EXERCISE TASKS:
1/ From the comments on Facebook advertising, list every proper name that refers to a company or to one of its product features.
2/ Extend the comments on Facebook advertising with further text that follows on from their final sentence.

EXCERPTED TEXT:
Google's ad relevance was not always what it is today. As marketers got better and the algorithm improved, the ads gained relevance to the user and became more valuable. In facebook's case, marketers will have to figure out how to create ads that are relevant to the News Feed context rather than the search context, but I don't think that the social context is inherently unusable for ads -- it just hasn't been figured out yet.
Facebook has no such mechanism and that is it's big problem. IMHO
Of course, Google couldn't get away with that because it would torpedo the quality of their product and erode their market share because search doesn't have strong network effects.
It seems like Facebook is betting that the stronger network effects in social will save them from the forces of the free market on this one. I guess we'll see if they're right.
We've implemented Open Graph as well for some brands - It appears as a user action on a brand, instead of the brand directly reaching out. That's an implicit recommendation from a friend - Much more powerful than a branch explicitly recommending themselves.

DATASET EXCERPTS:
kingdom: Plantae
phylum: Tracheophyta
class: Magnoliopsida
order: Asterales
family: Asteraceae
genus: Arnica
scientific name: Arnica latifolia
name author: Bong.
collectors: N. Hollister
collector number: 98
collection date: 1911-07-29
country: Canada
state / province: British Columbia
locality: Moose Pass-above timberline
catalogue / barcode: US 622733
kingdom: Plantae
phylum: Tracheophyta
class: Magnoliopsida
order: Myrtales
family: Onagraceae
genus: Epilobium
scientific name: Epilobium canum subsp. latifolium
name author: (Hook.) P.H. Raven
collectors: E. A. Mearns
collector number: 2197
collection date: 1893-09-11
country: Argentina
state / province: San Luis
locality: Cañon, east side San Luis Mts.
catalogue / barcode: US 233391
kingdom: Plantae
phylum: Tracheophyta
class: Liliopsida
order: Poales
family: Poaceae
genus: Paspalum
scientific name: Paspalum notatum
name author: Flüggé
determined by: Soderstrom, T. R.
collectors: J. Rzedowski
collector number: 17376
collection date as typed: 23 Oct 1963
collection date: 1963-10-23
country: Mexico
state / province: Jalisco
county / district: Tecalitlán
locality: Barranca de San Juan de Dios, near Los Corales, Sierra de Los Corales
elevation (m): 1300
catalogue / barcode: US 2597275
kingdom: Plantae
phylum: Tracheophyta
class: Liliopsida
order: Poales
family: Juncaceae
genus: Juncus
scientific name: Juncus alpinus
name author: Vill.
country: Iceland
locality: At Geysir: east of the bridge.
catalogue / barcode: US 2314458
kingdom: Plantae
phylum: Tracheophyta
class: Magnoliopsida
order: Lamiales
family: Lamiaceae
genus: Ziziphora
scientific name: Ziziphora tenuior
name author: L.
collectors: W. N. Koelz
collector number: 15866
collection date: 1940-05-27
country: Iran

RESPONSE LIST:
1/ Google, Facebook, News Feed, Open Graph

2/
No, it's not. "Bob just watched a video on Socialcam" is an ad. I can distinguish it from content just fine.
So it's not the best ad.
(I don't yet have a more broad and vivid name, but it should evoke the idea that this is a battle to enclose/own/monopolize parts of people's attention/mind/voice, subtly enough they don't recoil away.)
I think the 'single column newsfeed' will soon be recognized, despite its usefulness, as a somewhat abusive interface pattern. It artificially heightens the sense of novelty by mixing very unlike (and often repetitive) items. It artificially heightens the sense of urgency with the rapid decay of position down the page. Such 'cognitive sweeteners' bring more attention and excitement in the present but ultimately aren't good for the audience: they're noise rather than signal. Eventually countervailing habits will develop.
I wonder if that's what's in it for Caldwell's App.net. Facebook and Twitter can't let users break out of their false-prioritized presentation, without breaking their promotional business models. So anything which better ranks, summarizes, and filters items for a user's attention is a potential threat. Not so on App.net: there you might pay for a less-abusive interface (advanced, non-sugary reading software).
Charge corporate customers all you want but if I ever pay as a user, I'm out. Make current free features paid? I'm out.
Roll out new features and charge for them? That's fine.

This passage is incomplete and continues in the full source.